Page text

:::::

The TTC claimed an Olympic victory last week when it forced the city to throw a couple of bones for transit into Toronto’s official Games bid plan.

But it was a bronze-medal performance at best.

There was a promise to twin the system’s single Union Station platform and a vague commitment to add 80 new subway cars before 2008. But this is a far cry from what the commission actually will need should Toronto win its bid to host the Games.

Even transit commission chair Howard Moscoe, who initially crowed about the victory, admitted the move to renew the TTC’s Olympic support was wanting.

“But in the face of all the jingoism (for the Olympics), do you think I could go in and convince my colleagues on the TTC to hang any tougher?” said Moscoe, who had withdrawn the commission’s support for the Olympic bid the previous week.

What the TTC must do if it is to avoid the transportation debacle that afflicted the 1996 Atlanta Games is get enough good-quality buses on the road for the 18-day spectacle.

Buses were Atlanta’s Achilles heel. Even with a federal order forcing other municipal systems to lend the city transit vehicles, Atlanta could not collect enough extra buses - and enough in good working order - to service the crowds properly.

With far fewer Canadian transit systems to collect from and no hope of a federal order forcing other cities to contribute vehicles anyway, Toronto has no choice but to expand its own fleet for the Games.

:::::

Data to examine
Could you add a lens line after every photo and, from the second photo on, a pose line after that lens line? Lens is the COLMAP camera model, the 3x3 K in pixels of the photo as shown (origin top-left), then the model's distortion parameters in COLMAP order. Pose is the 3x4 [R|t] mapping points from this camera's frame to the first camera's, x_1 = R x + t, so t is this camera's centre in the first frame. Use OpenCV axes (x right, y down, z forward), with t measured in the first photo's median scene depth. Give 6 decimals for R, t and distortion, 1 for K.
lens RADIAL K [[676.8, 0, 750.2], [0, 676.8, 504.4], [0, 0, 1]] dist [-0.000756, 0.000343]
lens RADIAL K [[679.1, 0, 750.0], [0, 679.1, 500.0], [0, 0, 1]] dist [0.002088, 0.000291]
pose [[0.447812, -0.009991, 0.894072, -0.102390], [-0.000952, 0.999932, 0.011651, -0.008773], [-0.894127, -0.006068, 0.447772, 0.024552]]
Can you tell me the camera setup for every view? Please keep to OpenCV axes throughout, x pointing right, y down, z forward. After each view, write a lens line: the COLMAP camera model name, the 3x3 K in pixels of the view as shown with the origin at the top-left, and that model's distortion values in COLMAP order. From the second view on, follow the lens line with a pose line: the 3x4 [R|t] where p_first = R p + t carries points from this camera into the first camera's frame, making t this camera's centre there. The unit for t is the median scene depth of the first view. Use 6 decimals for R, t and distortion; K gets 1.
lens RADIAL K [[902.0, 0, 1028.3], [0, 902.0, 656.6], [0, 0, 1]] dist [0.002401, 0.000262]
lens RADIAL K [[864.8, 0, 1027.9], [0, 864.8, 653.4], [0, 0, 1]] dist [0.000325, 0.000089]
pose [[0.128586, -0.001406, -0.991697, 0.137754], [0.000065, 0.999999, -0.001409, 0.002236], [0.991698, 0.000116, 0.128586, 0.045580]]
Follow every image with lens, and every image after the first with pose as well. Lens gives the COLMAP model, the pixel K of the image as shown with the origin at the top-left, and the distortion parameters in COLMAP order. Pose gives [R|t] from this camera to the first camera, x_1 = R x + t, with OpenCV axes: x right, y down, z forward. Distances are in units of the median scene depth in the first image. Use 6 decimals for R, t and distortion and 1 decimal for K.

:::::

Apply what you read
**A.** Reproduce the TTC article word for word, everything from "There was a" down to "the 18-day spectacle.".
**B.** Using the TTC article, decide whether each statement agrees with it, answering yes or no and quoting the words that settle it: (i) The plan included a commitment to add 80 new subway cars before 2008. (ii) Moscoe had withdrawn the commission's support for the Olympic bid the previous week. (iii) A federal order is expected to make other Canadian cities lend Toronto transit vehicles.
**C.** According to the TTC article, what was the Achilles heel of the 1996 Atlanta Games?
Work from the TTC article alone.

Task-by-task outputs
**A.**
There was a promise to twin the system’s single Union Station platform and a vague commitment to add 80 new subway cars before 2008. But this is a far cry from what the commission actually will need should Toronto win its bid to host the Games.

Even transit commission chair Howard Moscoe, who initially crowed about the victory, admitted the move to renew the TTC’s Olympic support was wanting.

“But in the face of all the jingoism (for the Olympics), do you think I could go in and convince my colleagues on the TTC to hang any tougher?” said Moscoe, who had withdrawn the commission’s support for the Olympic bid the previous week.

What the TTC must do if it is to avoid the transportation debacle that afflicted the 1996 Atlanta Games is get enough good-quality buses on the road for the 18-day spectacle.

**B.**
(i) Yes: "a vague commitment to add 80 new subway cars before 2008"
(ii) Yes: "who had withdrawn the commission’s support for the Olympic bid the previous week"
(iii) No: "no hope of a federal order forcing other cities to contribute vehicles anyway"

**C.** Buses.